Stasera finalmente a Milano uno dei progetti rivelazione di questo inizio di anni venti, i Working men’s club, collettivo giovanissimo di stanza a Manchester, dove tra l’altro militava nella primissima formazione la bresciana Giulia Bonometti, meglio conosciuta come Julia Bardo, in licenza internazionale con il suo “Bauhaus L’appartamento” uscito lo scorso anno per la blasonata Witchita, non proprio una cosa che capita tutti i giorni ad un’artista italiana.

Dicevo Working men’s club finalmente in Italia, dopo un paio di posticipi, per presentare i due album in cascina, l’omonimo del 2020 e il sophomore “Fear fear” uscito da poco sempre per Heavenly.

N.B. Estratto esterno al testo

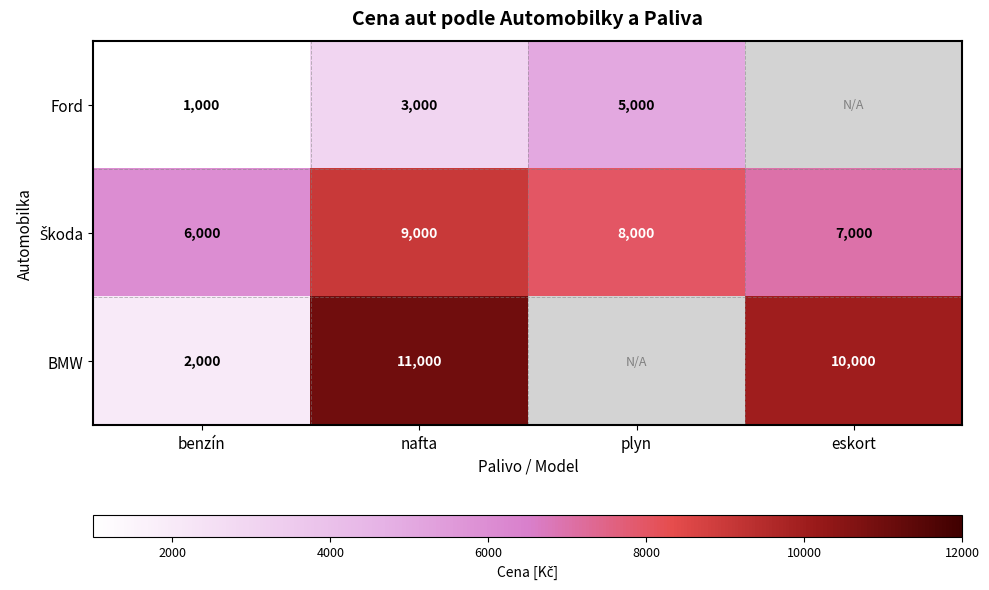

What is the spread (max minus min) of values at nafta?

8000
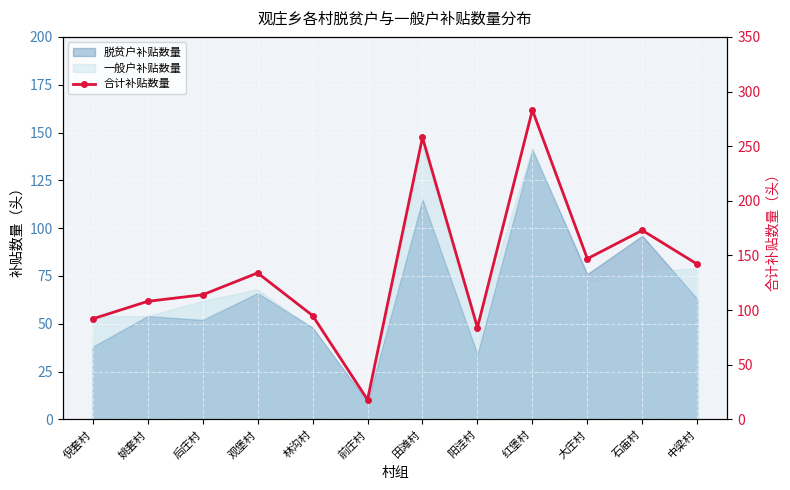

Reading left to right, transcribe all the data shown in this chart.

92	108	114	134	95	18	258	84	283	147	173	142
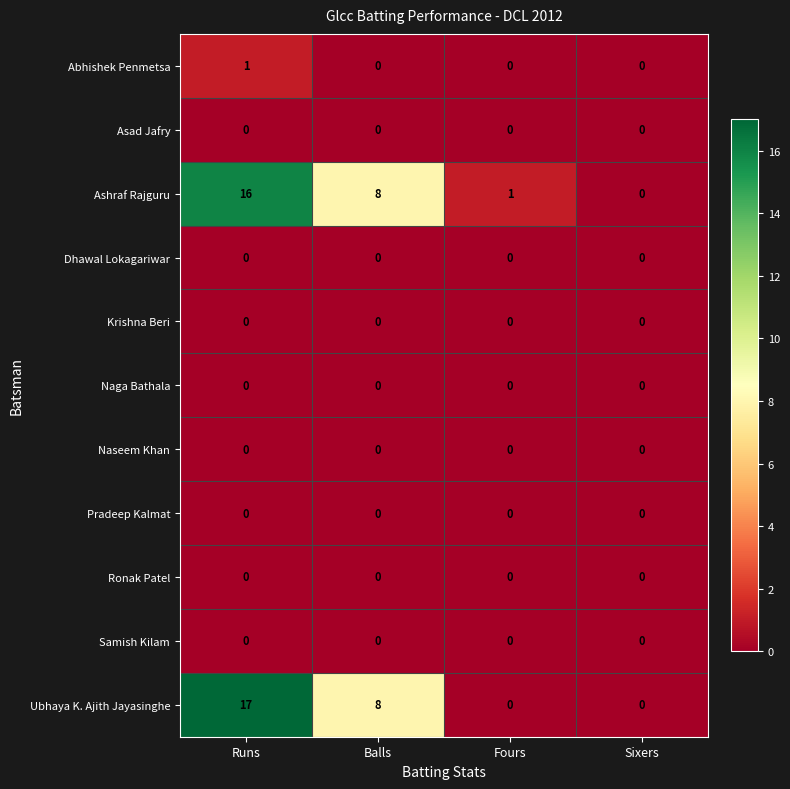

At how many categories does at least one series exceed 16?

1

New wave, post punk, elettro, synth pop e una pennellata di kraut a sostenere un songwriting, che lo diciamo subito, è uno dei più interessanti degli ultimi anni. è quella cosa che arriva subito all’orecchio, il talento di catturare le melodie vincenti quanto efficaci, con la voglia e la capacità  di essere anche assolutamente popular, e Minsky-Sargeant, leader carismatico ed eccentrico, ha l’attitudine di coloro i quali fanno la differenza come la tradizione britannica ci ha spesso abituato.

Sono, apparentemente, una sorta di risposta sintetica ai Fontaines d.c. anche per una certa somiglianza voluta o meno dei due leader.

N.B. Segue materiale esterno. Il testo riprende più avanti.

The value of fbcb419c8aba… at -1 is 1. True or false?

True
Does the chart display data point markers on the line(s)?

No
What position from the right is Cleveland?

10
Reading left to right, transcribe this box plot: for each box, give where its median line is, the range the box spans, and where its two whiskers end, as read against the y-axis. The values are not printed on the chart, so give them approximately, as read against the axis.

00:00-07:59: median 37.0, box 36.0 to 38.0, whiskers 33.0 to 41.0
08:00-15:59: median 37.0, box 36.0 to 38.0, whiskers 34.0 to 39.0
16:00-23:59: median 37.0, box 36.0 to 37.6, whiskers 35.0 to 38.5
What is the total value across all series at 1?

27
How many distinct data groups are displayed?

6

Il live al Magnolia che li ospita stasera, per una delle ultime date estive, è una rasoiata senza pause e rigorosamente senza bis come il dogma punk / hardcore insegna.

Formazione a quattro anche cinque per qualche frangente e sound da girone infernale, va detto che non tutto è perfetto, in particolare le voci sono in modalità  shoegaze, quindi posizionate dentro un impasto sonoro che le sommerge a tratti. Dicevo ensemble giovanissimo, con la capacità  dei veterani anche se, probabilmente, qualche anno in più di esperienza porterà  sicuramente del valore aggiunto.

Mi sento di scommettere a mani basse su una svolta ai piani alti nel filotto di quelli che contano davvero, perchè come detto sopra oltre alla riot giovanile e le indubbie capacità  produttive, ci sono le canzoni belle che, di solito, portano lontano lontano.

Setlist abbastanza scontata per il materiale finora licenziato , quindi si apre con “Valleys” fino a “Teeth” passando per “Widow” o “Money Is mine” o perchè no attraverso i 10 minuti di “Angel”. Un’ora di set preciso e senza fronzoli di circostanza, peccato non ci sia il pubblico delle grandi occasioni, perchè qui un posto tra le next big things è prenotato.